Statements such as this one give investors confidence of a strong rebound from the company which is why it is up over 100% since March 2020. Consumer behavior is an essential factor to keep an eye on as the world begins to reopen. Investors must keep in mind what services people will jump right into post pandemic.
Optimism is clearly in the air for investors as stocks prices have risen and cruise lines are looking to begin sailing by fall 2020. As operations resume as normal in the coming months all cruise lines stock prices should also climb back up to at least their average price from 2019.
While the cruise industry is appearing like it will have a strong fourth quarter there is always risk to every investment. The biggest fear of bullish cruise line investors is a second wave of COVID- 19.

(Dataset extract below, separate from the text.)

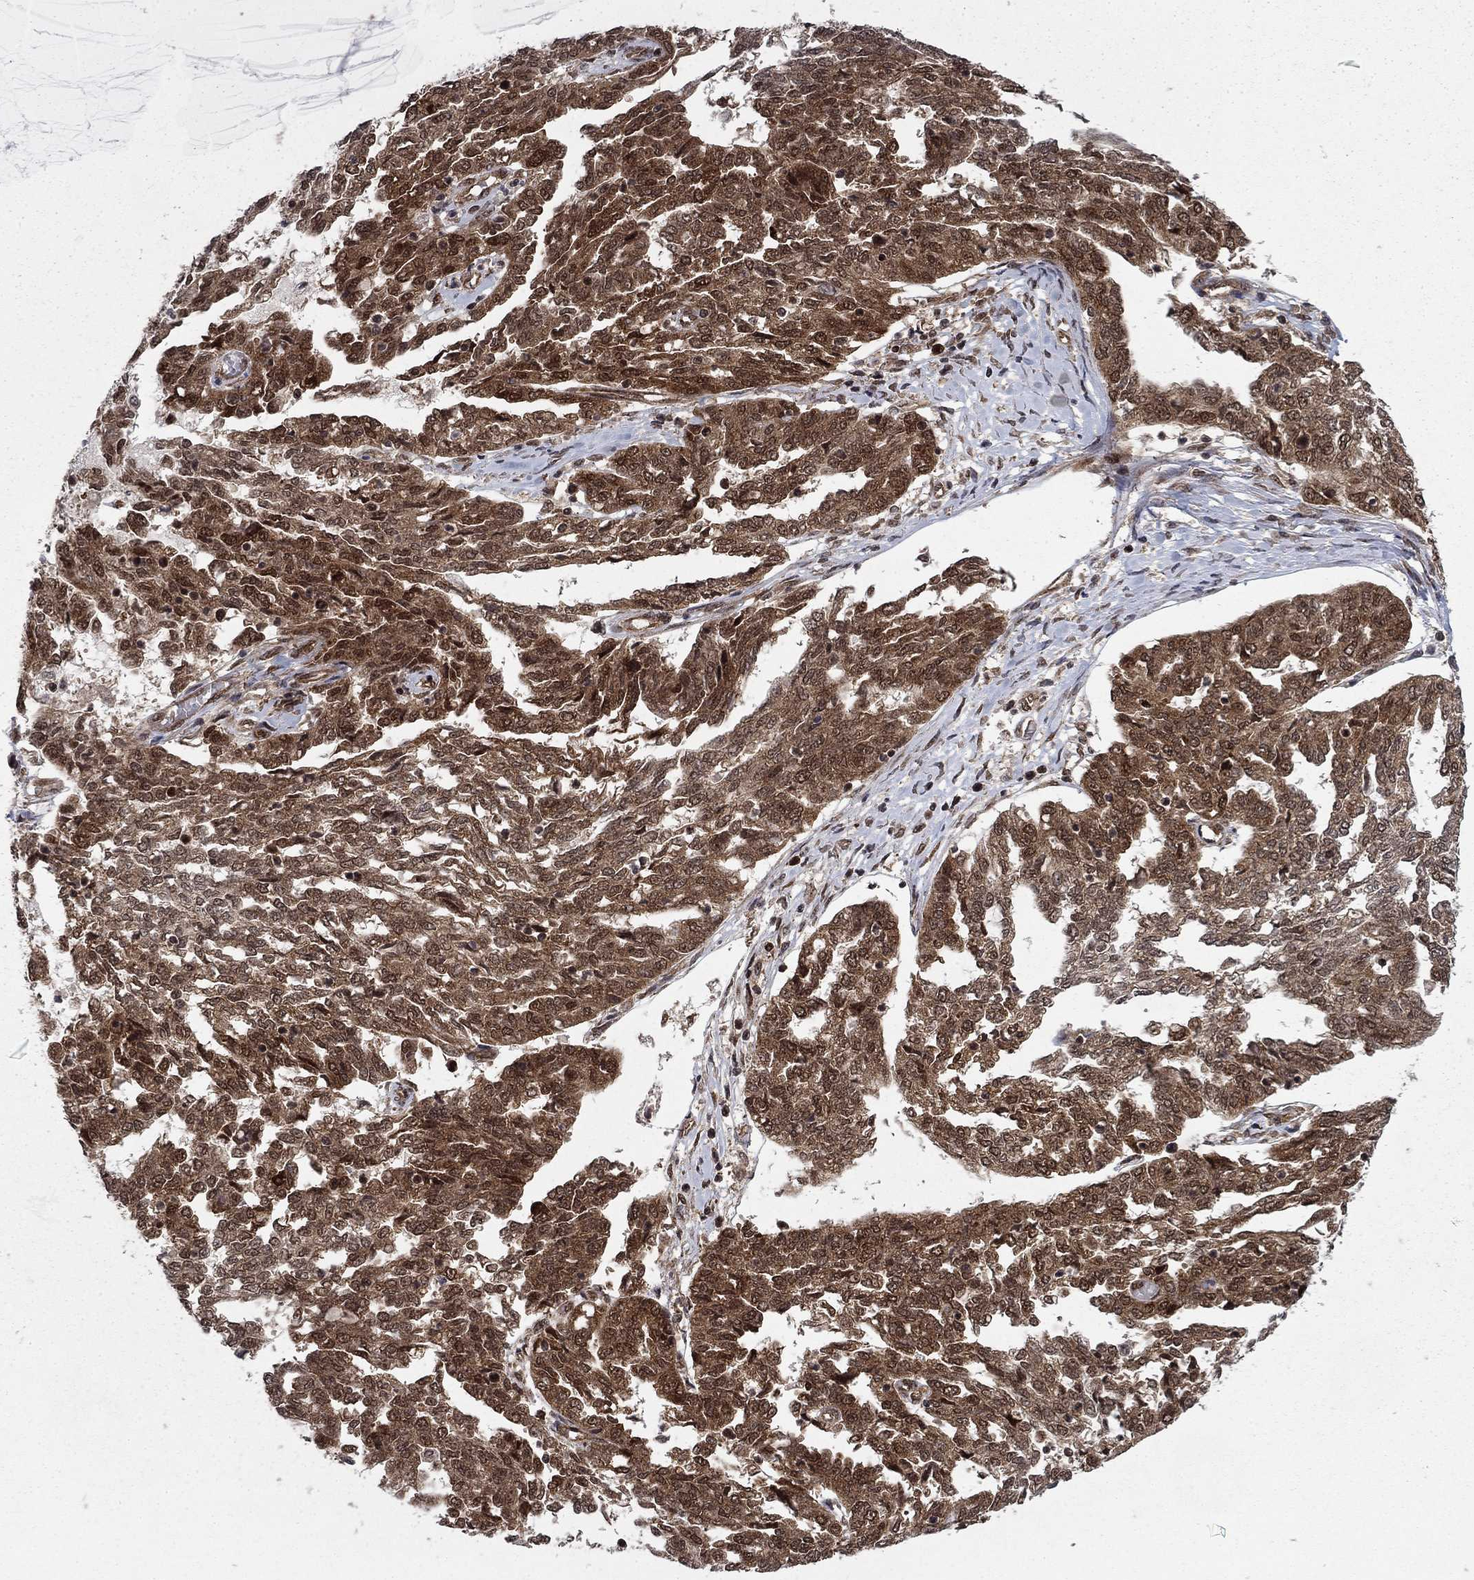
{"staining": {"intensity": "moderate", "quantity": ">75%", "location": "cytoplasmic/membranous,nuclear"}, "tissue": "ovarian cancer", "cell_type": "Tumor cells", "image_type": "cancer", "snomed": [{"axis": "morphology", "description": "Cystadenocarcinoma, serous, NOS"}, {"axis": "topography", "description": "Ovary"}], "caption": "Immunohistochemistry (IHC) staining of ovarian cancer (serous cystadenocarcinoma), which exhibits medium levels of moderate cytoplasmic/membranous and nuclear positivity in about >75% of tumor cells indicating moderate cytoplasmic/membranous and nuclear protein staining. The staining was performed using DAB (3,3'-diaminobenzidine) (brown) for protein detection and nuclei were counterstained in hematoxylin (blue).", "gene": "DNAJA1", "patient": {"sex": "female", "age": 67}}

This fear is associated with both the world reopening and the global protests surrounding the murder of George Floyd. As businesses reopen and people gather in thousands to protest it is hard to not feel at least a small amount of fear in the gut about another global lock down.
In the United States cases have begun to rise in few states in the South West and Florida. Although, a large portion of this fear can be conquered due to the strong possibility of a vaccine being approved by the end of 2020.
Overall, the cruise line industry may have a bit of a rocky road for the duration of the summer months, but once there is a set date for companies within the industry to begin sailing their stock prices will soar. Bankruptcy does not seem likely for any of the large cruise lines ensuring a strong rebound once the world continues its normal operations.
Currently cruise lines are trading at around 40% of their average price from 2019.
The most simple rule in trading equities is buy low sell high. Applying this to the cruise sector NCLH had an average price of $53.45 in 2019 and is currently trading at $20.67 (38.7% of its 2019 average).
Additionally, Carnival Cruise Line had an average price of $47.64 in 2019 and is currently trading at $20.25 (42.5% of its 2019 average).
Almost identical relationships can be found across the whole sector.
The least risky investment out of the three is Carnival. This is because it has the highest market capitalization at 15.97 billion. Also, it is the world’s largest cruise line, sailing about 50% of cruise goers.
On the flip side, Norwegian Cruise Line gives the chance for the highest return as it has taken the most severe loss in the industry.